Je dois avouer que le temps, dans ma vie en général, est un obstacle imbattable. Rien de va jamais assez vite. Même si j’ai toujours l’impression de courir. Pour moi, profiter du moment présent est impossible.
En avril j’aurai 29 ans, et comme à chaque année je me réjouis d’avoir terminé une autre année de ma vie. J’adore vieillir puisque ça signifie que le temps file, que je n’ai pas à mettre ma patience à rude épreuve pour réaliser mes rêves.
Cette semaine je suis d’ailleurs tombée sur un reportage de Paul Arcand à la radio dans lequel il diffusait cette statistique plutôt désarmante : « La majorité des hommes commencent à se sentir vieux à l’âge de 48 ans. La majorité des femmes se déclarent, quand à elle, vieille à 29 ans. » Je dois dire que ce constat est, à mes yeux, tout à fait pathétique.
Bref, contrairement à toutes ces personnes, bien que j’aie apprécié chacun des moments présents vécus, je me réjouis du temps qui passe, je me réjouis d’entrer dans mon futur. C’est ce futur qui m’anime. C’est pour cette raison que j’ai tendance à précipiter les choses. C’est pour cette raison que j’ai voulu mes enfants jeunes, que j’ai voulu un deuxième enfant (arrivé en double) rapidement. Certaines personnes appellent théoriquement ce phénomène l’appel du ventre. Un mélange d’hormone de filles et de tempérament qui fait qu’inévitablement il faut concevoir un enfant dans les jours qui suivront sous peine de SPM outrageusement terrible (même si la nature exige un tant soi peu plus de patience!). Je confirme que cet appel est viscéral et profond. Par contre, dans mon cas, au lieu d’apparaître à la mi-vingtaine, il est apparu pendant l’enfance et à changer d’objectif dès l’instant ou le premier était atteint… Disons que j’ai l’appel du futur vraiment puissant (Il ne me manque juste une Doloréane pour vivre un bonheur parfait!)

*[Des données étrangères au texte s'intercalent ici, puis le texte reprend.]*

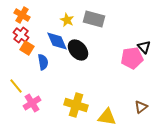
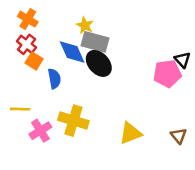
gray rectangle: (94, 19) -> (95, 42), moved
yellow line: (16, 86) -> (20, 109), turned -49
yellow cross: (76, 105) -> (73, 121), moved
brown triangle: (141, 107) -> (179, 136), turned -32
yellow triangle: (107, 117) -> (130, 133), moved, turned -30

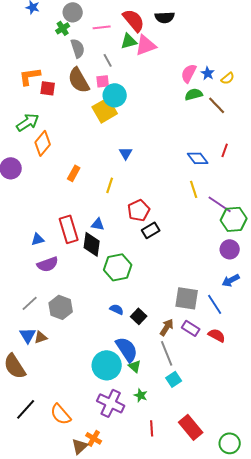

Comme mère, je vois donc également les choses sous un autre angle. J’ai hâte à leur rentrée scolaire (pour les nuits de sommeils évidemment, mais aussi pour les voir apprendre), hâte d’accueillir leur amis (en espérant que le taux de chicane diminue avec l’accès à des intrus dans le cercle de colère), hâte de connaître leurs rêves, leurs ambitions (parce que pour l’instant il y en a un qui sera grand pour boire de la bière, une qui suce son pouce et l’autre qui se fait vomir pour obtenir ce qu’elle veut !). J’anticipe avec beaucoup de bonheur les repas animés en famille (sans nourriture sur le plancher et avec des conversation composées d’autres mots que le « non ») leur départ de la maison (bon, je ne suis pas si pressée, mais c’est une étape quand même intéressante dans une vie familiale), les retrouvailles avec mon conjoint (notre vie de couple à nous, j’en rêve souvent présentement…Je suis d’ailleurs tombé sur l’article d’une maman blogueuse qui faisait l’éloge de la retraite pour cette raison), les petites inquiétudes relatives à leur première relation de couple et tout le tralala.
Je considère que chaque étape de la vie comporte son lot de bonheur. J’ai hâte de les vivres et je m’y précipite sans égard aux difficultés. Je n’ai pas attendu la carrière établie, je n’ai pas fait le tour du monde, je n’étais pas propriétaire… J’ai couru vers mon bonheur les yeux fermés. Je sais que je n’ai pas choisi le chemin le plus facile, mais jamais je n’ai songé à cultiver ma patience pour vivre chaque étape en son temps. Même si certains moments anticipés font maintenant partie du passé, je ne ralentirai pas le pas. Encore une fois cette année, je vieillis d’un an et j’entre avec le sourire dans une nouvelle tranche de ma vie.